Start of Block

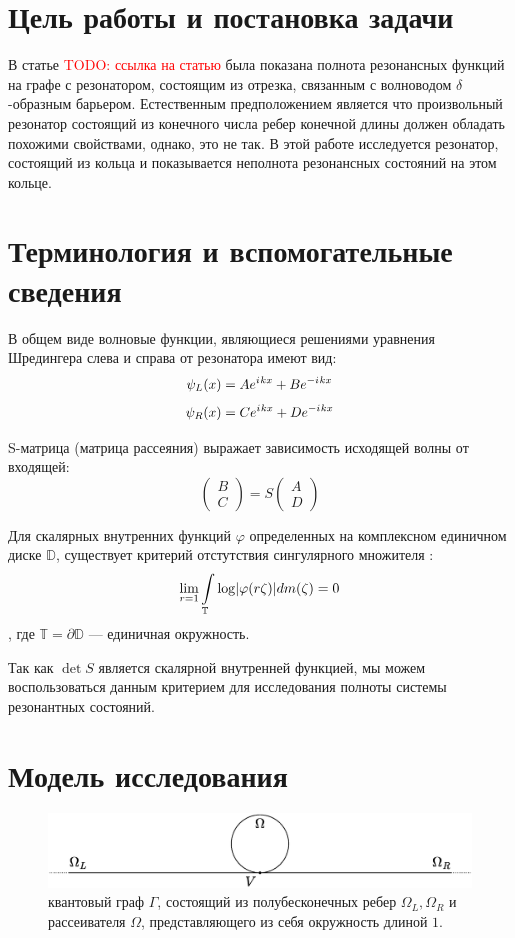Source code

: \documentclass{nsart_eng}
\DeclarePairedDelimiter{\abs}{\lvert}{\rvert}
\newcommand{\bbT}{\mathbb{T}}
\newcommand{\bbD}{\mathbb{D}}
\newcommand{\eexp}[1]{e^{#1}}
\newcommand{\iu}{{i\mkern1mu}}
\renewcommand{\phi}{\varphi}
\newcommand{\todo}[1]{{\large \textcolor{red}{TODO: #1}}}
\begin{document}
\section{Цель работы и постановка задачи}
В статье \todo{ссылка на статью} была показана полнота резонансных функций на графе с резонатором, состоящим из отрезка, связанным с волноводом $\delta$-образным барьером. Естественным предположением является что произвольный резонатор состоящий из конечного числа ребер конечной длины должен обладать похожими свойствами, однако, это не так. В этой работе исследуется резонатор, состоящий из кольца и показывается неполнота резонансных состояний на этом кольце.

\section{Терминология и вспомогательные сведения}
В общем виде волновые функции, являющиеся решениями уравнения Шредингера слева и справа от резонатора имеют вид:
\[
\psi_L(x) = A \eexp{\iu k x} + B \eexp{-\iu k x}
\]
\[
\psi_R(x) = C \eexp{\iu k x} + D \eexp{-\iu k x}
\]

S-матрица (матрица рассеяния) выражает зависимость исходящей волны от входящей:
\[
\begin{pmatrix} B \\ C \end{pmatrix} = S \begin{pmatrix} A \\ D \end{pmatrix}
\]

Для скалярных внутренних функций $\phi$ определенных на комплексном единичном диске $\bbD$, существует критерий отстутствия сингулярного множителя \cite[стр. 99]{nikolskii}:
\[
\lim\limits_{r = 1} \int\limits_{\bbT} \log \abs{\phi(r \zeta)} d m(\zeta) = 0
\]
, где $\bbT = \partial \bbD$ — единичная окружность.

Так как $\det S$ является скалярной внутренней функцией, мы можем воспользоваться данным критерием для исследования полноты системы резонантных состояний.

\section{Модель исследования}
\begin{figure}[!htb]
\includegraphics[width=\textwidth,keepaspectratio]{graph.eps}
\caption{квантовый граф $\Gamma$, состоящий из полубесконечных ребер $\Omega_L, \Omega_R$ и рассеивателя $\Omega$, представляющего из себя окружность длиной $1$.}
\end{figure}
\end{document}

End of Block

_WHAT YOU SHOULD DO_.
Copy out every line from the material above in which the word "состоящий" appears.

_SOLUTION BELOW_.
В статье \todo{ссылка на статью} была показана полнота резонансных функций на графе с резонатором, состоящим из отрезка, связанным с волноводом $\delta$-образным барьером. Естественным предположением является что произвольный резонатор состоящий из конечного числа ребер конечной длины должен обладать похожими свойствами, однако, это не так. В этой работе исследуется резонатор, состоящий из кольца и показывается неполнота резонансных состояний на этом кольце.
\caption{квантовый граф $\Gamma$, состоящий из полубесконечных ребер $\Omega_L, \Omega_R$ и рассеивателя $\Omega$, представляющего из себя окружность длиной $1$.}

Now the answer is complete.